Strangest books? Well, David Bennie’s eccentric rambling account of his love for Celtic, ‘Not Playing For Celtic: Another Paradise Lost’ and ‘A Season in Hell’, a tour round every ground in the country, take some beating. These are in the author’s own words, ‘soccerati’ accounts – a word made out of combining soccer and cognoscenti – implying a wide ranging and critical knowledge of the game.
The worst? Well, there are many candidates. Particularly pointless was Harry Reid, ex-editor of ‘The Herald’, whose ‘The Final Whistle? Scottish Football: The Best and Worst of Times’, seemed to be a collection of observations on the game, which weren’t considered or interesting. Ian Black, he of the awful Edinburgers vs. Wegies books, managed in ‘Tales of the Tartan Army’ to make the whole crazy experience seem somehow boring and diminished. Surely an achievement!
Then there are the disappointments. Scottish football still lacks some very good reference books. Alex Graham’s ‘Football in Scotland: A Statistical Record 1873-2005’ is nearly what it says, but it is laid out in a manner which looks straight from the computer spreadsheet. While having every league result and Scottish Cup semis and finals, he omits the League Cup. ‘An Encyclopaedia of Scottish Football’ by David Potter and Phil H. Jones, could have been that book. Clearly a labour of love, its A-Z style about everything, clubs, players, events, reduces the entries on the clubs, and so means it isn’t as comprehensive as it should be.
It is salutary to end with the story of East Stirling. They had been written off so many times, patronised and laughed at, and yet, happy days have come again to this most unlikely quarter!

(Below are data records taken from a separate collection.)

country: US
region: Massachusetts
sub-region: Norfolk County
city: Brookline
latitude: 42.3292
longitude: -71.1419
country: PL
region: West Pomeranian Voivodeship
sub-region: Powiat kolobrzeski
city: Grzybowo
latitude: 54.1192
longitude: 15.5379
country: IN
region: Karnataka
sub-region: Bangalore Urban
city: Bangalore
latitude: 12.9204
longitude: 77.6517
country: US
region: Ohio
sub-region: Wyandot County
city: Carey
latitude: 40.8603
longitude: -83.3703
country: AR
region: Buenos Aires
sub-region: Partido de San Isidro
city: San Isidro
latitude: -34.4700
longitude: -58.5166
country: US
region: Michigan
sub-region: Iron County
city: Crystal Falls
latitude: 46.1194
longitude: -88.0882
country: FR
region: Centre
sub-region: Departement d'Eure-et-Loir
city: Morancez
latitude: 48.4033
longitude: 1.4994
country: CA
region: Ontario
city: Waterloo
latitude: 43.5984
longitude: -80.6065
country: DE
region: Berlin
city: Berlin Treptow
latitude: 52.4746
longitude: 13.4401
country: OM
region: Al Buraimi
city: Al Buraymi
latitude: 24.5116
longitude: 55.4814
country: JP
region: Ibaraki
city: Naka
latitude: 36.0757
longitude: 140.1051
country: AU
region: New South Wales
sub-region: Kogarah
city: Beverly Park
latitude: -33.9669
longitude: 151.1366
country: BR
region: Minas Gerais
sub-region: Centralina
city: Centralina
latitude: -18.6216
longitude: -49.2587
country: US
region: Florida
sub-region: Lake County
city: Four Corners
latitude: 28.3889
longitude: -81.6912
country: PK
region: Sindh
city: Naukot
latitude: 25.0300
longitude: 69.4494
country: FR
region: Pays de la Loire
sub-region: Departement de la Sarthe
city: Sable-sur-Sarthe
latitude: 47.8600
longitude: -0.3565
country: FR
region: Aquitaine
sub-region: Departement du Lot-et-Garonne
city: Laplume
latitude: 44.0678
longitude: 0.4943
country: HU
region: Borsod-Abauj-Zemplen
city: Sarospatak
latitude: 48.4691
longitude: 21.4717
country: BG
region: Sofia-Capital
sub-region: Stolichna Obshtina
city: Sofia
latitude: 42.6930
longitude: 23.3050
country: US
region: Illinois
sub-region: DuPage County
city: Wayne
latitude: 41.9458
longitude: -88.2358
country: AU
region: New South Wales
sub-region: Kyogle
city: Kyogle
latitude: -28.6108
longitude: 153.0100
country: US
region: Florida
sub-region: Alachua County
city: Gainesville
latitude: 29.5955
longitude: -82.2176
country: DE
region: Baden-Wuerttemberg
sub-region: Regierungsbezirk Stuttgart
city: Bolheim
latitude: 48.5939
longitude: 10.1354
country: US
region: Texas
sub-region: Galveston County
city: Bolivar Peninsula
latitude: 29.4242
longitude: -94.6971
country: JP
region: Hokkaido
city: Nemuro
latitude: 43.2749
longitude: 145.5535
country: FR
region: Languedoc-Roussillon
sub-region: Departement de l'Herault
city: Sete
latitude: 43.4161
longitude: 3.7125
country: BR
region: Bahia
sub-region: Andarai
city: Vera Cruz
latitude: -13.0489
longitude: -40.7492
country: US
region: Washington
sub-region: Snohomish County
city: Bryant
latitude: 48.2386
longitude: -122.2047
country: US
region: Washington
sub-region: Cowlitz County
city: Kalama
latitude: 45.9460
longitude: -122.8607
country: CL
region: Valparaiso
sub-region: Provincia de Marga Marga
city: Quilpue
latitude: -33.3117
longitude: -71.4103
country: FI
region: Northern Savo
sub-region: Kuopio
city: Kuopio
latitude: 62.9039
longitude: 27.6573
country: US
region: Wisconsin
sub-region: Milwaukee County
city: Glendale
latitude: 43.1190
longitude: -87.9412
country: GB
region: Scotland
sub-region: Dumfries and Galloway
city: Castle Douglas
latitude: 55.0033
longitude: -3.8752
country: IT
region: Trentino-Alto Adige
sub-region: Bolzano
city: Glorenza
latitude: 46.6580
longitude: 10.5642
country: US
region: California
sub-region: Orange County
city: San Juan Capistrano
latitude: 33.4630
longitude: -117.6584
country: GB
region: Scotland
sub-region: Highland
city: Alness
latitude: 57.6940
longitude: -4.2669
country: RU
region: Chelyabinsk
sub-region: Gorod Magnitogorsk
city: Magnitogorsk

Good times can come again to the wider game, if we manage to escape the bone-headed grasp of some of our football administrators (and even commentators). Scottish football still has a heartbeat, and something to offer as a game of skill and intrigue. And there is even a currency and constituency out there for football, but urgent reform and overhaul is needed if football’s future place and health is to be secure.